> _IHRE AUFGABEN_:
• 1. Schreiben Sie aus der Seite zur Predigt über Jesaja 35 den Abschnitt wortgetreu ab, der mit „Predigttext: Jesaja 35, 3-10“ beginnt und sich bis einschließlich „Luther, Revision 1984)“ erstreckt.
• 2. Führen Sie die Seite zur Predigt über Jesaja 35 im Anschluss an ihren letzten Satz weiter.

> _SEITENTEXT_:
Heiliger Weg

Wohin sind wir eigentlich unterwegs?

Predigttext: Jesaja 35, 3-10
Kirche / Ort: Wertheim-Bestenheid
Datum: 09.12.2012
Kirchenjahr: 2. Sonntag im Advent
Autor/in: Pfarrer Jürgen Steinbach

Predigttext:  Jesaja 35, 3-10 (Übersetzung nach Martin Luther, Revision 1984)

3 Stärket die müden Hände und macht fest die wankenden Knie!  4 Saget den verzagten Herzen: »Seid getrost, fürchtet euch nicht! Seht, da ist euer Gott! Er kommt zur Rache; Gott, der da vergilt, kommt und wird euch helfen.« 5 Dann werden die Augen der Blinden aufgetan und die Ohren der Tauben geöffnet werden.  6 Dann werden die Lahmen springen wie ein Hirsch, und die Zunge der Stummen wird frohlocken. Denn es werden Wasser in der Wüste hervorbrechen und Ströme im dürren Lande. 7 Und wo es zuvor trocken gewesen ist, sollen Teiche stehen, und wo es dürre gewesen ist, sollen Brunnquellen sein. Wo zuvor die Schakale gelegen haben, soll Gras und Rohr und Schilf stehen. 8 Und es wird dort eine Bahn sein, die der heilige Weg heißen wird. Kein Unreiner darf ihn betreten; nur sie werden auf ihm gehen; auch die Toren dürfen nicht darauf umherirren. 9 Es wird da kein Löwe sein und kein reißendes Tier darauf gehen; sie sind dort nicht zu finden, sondern die Erlösten werden dort gehen. 10 Die Erlösten des HERRN werden wiederkommen und nach Zion kommen mit Jauchzen; ewige Freude wird über ihrem Haupte sein; Freude und Wonne werden sie ergreifen, und Schmerz und Seufzen wird entfliehen.

Einführung zum Predigttext

- Alle Ausleger tun sich schwer mit der Ankündigung:  Gott „ „(…) kommt zur Rache; Gott, der da vergilt, kommt und wird euch helfen.“ “ (4). Mir geht das auch so, denn ein rächender Gott kommt in Perikopentexten selten vor. Der Gedanke ist in diesem Abschnitt so wichtig, dass er sogar als Teil einer Rede wörtlich festgehalten ist. Und er ist inhaltlich der Angelpunkt um den herum sich die Verse 3.4a und 5.6 lagern. Dass Gott zur Rache kommt und vergilt, läutet einen Wendepunkt ein: Auf diesen Moment hin werden die müden Hände gestärkt, die wankenden Knie gefestigt. Durch ihn werden die verzagten Herzen getröstet, die Augen der Blinden aufgetan, die Ohren der Tauben geöffnet, Lahme springen und die Zungen der Stummen frohlocken. Durch die Rache Gottes kommt all das in Gang. Die Rache besteht hier dabei nicht in einer Vergeltungsaktion, sondern darin, dass „die Augen der Blinden aufgetan und die Ohren der Tauben geöffnet werden.“ Ziel und Mittel der Rache Gottes sind eins. Sie bewirkt Einsicht und Verstehen.

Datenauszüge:
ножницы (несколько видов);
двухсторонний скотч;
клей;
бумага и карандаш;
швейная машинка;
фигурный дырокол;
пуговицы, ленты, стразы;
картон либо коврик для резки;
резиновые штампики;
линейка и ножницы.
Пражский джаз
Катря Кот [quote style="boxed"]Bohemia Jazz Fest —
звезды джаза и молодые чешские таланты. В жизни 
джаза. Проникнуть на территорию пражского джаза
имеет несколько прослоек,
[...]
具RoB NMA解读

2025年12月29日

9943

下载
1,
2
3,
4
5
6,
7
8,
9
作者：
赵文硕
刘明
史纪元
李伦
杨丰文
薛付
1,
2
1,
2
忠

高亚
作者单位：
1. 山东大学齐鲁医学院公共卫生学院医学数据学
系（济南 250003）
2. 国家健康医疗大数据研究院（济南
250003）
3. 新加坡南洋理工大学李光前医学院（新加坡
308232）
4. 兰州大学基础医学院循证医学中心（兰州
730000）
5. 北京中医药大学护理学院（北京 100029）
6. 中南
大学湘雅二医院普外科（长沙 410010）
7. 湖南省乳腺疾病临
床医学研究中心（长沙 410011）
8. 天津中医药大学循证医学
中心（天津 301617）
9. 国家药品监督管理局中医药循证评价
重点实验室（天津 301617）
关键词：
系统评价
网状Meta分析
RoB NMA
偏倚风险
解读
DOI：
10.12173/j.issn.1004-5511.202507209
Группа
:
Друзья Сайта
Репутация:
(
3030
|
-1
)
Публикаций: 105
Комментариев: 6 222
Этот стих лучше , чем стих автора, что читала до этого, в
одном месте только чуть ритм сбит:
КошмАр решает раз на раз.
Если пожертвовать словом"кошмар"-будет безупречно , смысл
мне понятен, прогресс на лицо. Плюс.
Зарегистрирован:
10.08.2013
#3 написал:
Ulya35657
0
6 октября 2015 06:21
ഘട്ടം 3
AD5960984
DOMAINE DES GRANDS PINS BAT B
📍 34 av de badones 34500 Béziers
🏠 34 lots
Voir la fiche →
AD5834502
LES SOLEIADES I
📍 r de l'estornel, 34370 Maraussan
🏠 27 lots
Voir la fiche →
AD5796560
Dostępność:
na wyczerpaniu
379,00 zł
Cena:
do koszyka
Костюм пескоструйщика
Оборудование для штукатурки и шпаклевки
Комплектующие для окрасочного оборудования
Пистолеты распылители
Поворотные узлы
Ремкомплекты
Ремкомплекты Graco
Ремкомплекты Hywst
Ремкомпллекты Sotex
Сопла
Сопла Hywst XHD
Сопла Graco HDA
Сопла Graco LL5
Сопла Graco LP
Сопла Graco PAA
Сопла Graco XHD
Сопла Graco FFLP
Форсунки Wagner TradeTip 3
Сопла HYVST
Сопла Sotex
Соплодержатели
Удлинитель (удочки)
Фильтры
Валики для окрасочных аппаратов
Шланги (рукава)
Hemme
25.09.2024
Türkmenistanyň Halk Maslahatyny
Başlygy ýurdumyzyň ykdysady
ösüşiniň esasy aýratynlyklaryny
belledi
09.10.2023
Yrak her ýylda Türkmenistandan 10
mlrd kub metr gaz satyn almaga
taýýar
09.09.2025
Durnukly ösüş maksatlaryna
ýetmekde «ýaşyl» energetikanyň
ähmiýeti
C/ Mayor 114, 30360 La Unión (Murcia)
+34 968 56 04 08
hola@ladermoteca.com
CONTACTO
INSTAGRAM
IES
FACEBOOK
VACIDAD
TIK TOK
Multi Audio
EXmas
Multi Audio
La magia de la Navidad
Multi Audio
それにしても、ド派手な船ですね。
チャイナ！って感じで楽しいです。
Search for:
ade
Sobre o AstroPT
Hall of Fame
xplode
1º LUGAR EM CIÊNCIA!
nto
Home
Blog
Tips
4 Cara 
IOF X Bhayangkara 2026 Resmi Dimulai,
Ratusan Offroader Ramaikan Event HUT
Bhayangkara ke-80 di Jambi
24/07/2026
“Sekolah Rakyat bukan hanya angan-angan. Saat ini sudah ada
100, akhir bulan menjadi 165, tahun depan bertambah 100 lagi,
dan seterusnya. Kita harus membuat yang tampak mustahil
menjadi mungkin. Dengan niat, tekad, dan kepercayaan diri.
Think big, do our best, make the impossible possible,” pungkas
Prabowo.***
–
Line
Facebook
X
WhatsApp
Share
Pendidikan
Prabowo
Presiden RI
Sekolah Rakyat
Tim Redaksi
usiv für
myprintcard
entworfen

> _ANTWORTTEIL_:
• 1.
Predigttext: Jesaja 35, 3-10
Kirche / Ort: Wertheim-Bestenheid
Datum: 09.12.2012
Kirchenjahr: 2. Sonntag im Advent
Autor/in: Pfarrer Jürgen Steinbach

Predigttext:  Jesaja 35, 3-10 (Übersetzung nach Martin Luther, Revision 1984)

• 2.
Konkret: Die „Großen“ in Israel, werden in 5, 8 ff  als raffgierig und großspurig beschrieben, die das Recht beugen und brechen um daraus persönliche Vorteile zu ziehen. Sie verdrehen die Wahrheit, indem sie Böses gut und Gutes böse nennen. Gott, das  ist nur ein Wort, eine Hülse ohne Inhalt, jedenfalls keinen, den es zu achten und zu beachten gilt. Der Glaube an Gott ist lediglich ein Lippenbekenntnis. Was Gott will, ist für die „Großen“ unerheblich. Sie rechnen nicht mit ihm. So machen sie Politik nach eigenem Gutdünken. Kritische Einwände verhallen ungehört. Der Vergleich mit Sodom liegt nahe (vgl. 1, 7 ff). Das Ergebnis ist katastrophal: Gott wird verraten, und das Volk wird zu einem Spielball der Großmächte. Die „Kleinen“ sind die Leid tragenden. Die politisch Verantwortlichen sind zur Führung aus dieser Lage nicht imstande. Nur Gott selbst kann hier Neues schaffen. Wenn Gott kommt, dann wird es mit all dem ein Ende haben und eine „große Wandlung“ (vgl. 29, 17 – 24) wird stattfinden. Dann werden Gottes Weisungen in Politik und  Gesellschaft endlich wieder gehört und gelebt werden. Das ist Grund zum Tanzen und Jubeln.

- Wenn Gott kommt, dann wird das sichtbar sein. Er wird die Welt vom Kopf auf die Beine stellen. Das Leben wird wieder aufblühen. Wie Wasser die Steppe zum Grünen bringt. Verwüstete Landstriche werden wieder zum Lebensraum. Wenn Gott kommt, dann wird durch diesen Lebensraum hindurch ein Weg führen. Führte der Weg in die Gefangenschaft von Zion weg, so bewegen sich nun alle direkt dorthin. Menschen, die andere verunsichern könnten, weil sie die Zielrichtung nicht kennen, wird es auf diesem Weg nicht geben. Alle sehen klar, der Weg ist eindeutig. Auch wilde Tiere gibt es dort nicht, denn der Weg in die Stadt des Friedens ist selbst ein Weg des Friedens.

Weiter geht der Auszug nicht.